(About this exercise)
In the records that follow, the lines from the one containing "21: (61, 133)" to the one containing "43: (1225, 45)", inclusive, are to be given again exactly.

(Records supplied Opens)

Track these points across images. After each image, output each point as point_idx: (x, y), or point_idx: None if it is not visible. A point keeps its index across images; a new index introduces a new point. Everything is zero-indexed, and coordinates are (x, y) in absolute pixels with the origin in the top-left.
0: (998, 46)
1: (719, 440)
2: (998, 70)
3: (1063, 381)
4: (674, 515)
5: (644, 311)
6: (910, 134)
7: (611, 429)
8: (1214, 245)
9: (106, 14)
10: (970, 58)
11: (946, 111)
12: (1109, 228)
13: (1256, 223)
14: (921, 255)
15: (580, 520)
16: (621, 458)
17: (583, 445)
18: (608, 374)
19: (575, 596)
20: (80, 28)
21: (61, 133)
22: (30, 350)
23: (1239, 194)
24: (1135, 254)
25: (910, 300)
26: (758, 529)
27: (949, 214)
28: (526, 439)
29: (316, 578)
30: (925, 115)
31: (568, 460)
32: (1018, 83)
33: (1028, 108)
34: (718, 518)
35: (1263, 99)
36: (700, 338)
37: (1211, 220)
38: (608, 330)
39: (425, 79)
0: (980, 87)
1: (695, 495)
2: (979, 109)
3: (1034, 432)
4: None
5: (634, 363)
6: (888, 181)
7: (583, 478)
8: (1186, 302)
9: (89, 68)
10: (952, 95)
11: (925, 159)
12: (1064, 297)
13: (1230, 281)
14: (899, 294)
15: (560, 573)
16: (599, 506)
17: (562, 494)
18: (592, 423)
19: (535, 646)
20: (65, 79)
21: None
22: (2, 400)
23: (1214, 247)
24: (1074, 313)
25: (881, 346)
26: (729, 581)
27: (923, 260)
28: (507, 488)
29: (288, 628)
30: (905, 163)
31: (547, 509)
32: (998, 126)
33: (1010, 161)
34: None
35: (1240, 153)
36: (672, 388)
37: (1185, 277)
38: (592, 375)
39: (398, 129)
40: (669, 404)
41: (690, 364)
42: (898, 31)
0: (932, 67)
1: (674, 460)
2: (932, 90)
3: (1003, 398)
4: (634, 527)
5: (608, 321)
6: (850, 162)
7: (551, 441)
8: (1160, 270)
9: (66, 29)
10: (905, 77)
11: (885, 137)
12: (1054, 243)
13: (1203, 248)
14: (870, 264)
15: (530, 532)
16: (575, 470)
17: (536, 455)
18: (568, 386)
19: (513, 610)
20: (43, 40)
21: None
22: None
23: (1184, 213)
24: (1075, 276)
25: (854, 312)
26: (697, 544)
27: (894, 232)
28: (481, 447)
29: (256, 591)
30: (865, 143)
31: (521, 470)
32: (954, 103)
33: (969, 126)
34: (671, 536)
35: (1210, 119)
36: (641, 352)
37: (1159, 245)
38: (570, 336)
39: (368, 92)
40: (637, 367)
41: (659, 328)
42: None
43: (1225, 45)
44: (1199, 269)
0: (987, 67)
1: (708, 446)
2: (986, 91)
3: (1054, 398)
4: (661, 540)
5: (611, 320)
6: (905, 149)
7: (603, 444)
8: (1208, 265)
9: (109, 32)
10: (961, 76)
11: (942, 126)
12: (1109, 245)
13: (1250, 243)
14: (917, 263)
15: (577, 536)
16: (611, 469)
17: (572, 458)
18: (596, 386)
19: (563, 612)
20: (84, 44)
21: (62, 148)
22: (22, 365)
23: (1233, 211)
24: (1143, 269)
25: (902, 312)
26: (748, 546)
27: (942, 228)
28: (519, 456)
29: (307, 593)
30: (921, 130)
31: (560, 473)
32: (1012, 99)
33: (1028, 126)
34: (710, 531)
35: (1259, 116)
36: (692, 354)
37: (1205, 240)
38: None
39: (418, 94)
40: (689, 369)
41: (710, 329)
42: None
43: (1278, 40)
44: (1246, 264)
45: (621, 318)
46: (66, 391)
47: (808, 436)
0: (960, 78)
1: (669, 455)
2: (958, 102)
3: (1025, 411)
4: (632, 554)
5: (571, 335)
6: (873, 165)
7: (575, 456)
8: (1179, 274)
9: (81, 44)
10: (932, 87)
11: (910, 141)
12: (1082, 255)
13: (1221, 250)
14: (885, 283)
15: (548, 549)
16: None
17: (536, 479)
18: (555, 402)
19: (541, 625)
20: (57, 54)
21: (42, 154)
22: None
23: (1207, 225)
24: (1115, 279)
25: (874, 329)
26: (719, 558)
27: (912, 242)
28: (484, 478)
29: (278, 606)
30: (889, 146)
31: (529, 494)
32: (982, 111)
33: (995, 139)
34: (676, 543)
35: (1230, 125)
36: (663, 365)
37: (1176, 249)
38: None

(Records supplied Closes)

(Output of the exercise)
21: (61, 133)
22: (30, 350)
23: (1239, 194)
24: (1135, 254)
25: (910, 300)
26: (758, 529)
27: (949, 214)
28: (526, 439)
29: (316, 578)
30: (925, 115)
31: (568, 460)
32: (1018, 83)
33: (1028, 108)
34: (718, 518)
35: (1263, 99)
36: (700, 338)
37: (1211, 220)
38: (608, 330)
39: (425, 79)
0: (980, 87)
1: (695, 495)
2: (979, 109)
3: (1034, 432)
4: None
5: (634, 363)
6: (888, 181)
7: (583, 478)
8: (1186, 302)
9: (89, 68)
10: (952, 95)
11: (925, 159)
12: (1064, 297)
13: (1230, 281)
14: (899, 294)
15: (560, 573)
16: (599, 506)
17: (562, 494)
18: (592, 423)
19: (535, 646)
20: (65, 79)
21: None
22: (2, 400)
23: (1214, 247)
24: (1074, 313)
25: (881, 346)
26: (729, 581)
27: (923, 260)
28: (507, 488)
29: (288, 628)
30: (905, 163)
31: (547, 509)
32: (998, 126)
33: (1010, 161)
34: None
35: (1240, 153)
36: (672, 388)
37: (1185, 277)
38: (592, 375)
39: (398, 129)
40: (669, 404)
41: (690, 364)
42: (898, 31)
0: (932, 67)
1: (674, 460)
2: (932, 90)
3: (1003, 398)
4: (634, 527)
5: (608, 321)
6: (850, 162)
7: (551, 441)
8: (1160, 270)
9: (66, 29)
10: (905, 77)
11: (885, 137)
12: (1054, 243)
13: (1203, 248)
14: (870, 264)
15: (530, 532)
16: (575, 470)
17: (536, 455)
18: (568, 386)
19: (513, 610)
20: (43, 40)
21: None
22: None
23: (1184, 213)
24: (1075, 276)
25: (854, 312)
26: (697, 544)
27: (894, 232)
28: (481, 447)
29: (256, 591)
30: (865, 143)
31: (521, 470)
32: (954, 103)
33: (969, 126)
34: (671, 536)
35: (1210, 119)
36: (641, 352)
37: (1159, 245)
38: (570, 336)
39: (368, 92)
40: (637, 367)
41: (659, 328)
42: None
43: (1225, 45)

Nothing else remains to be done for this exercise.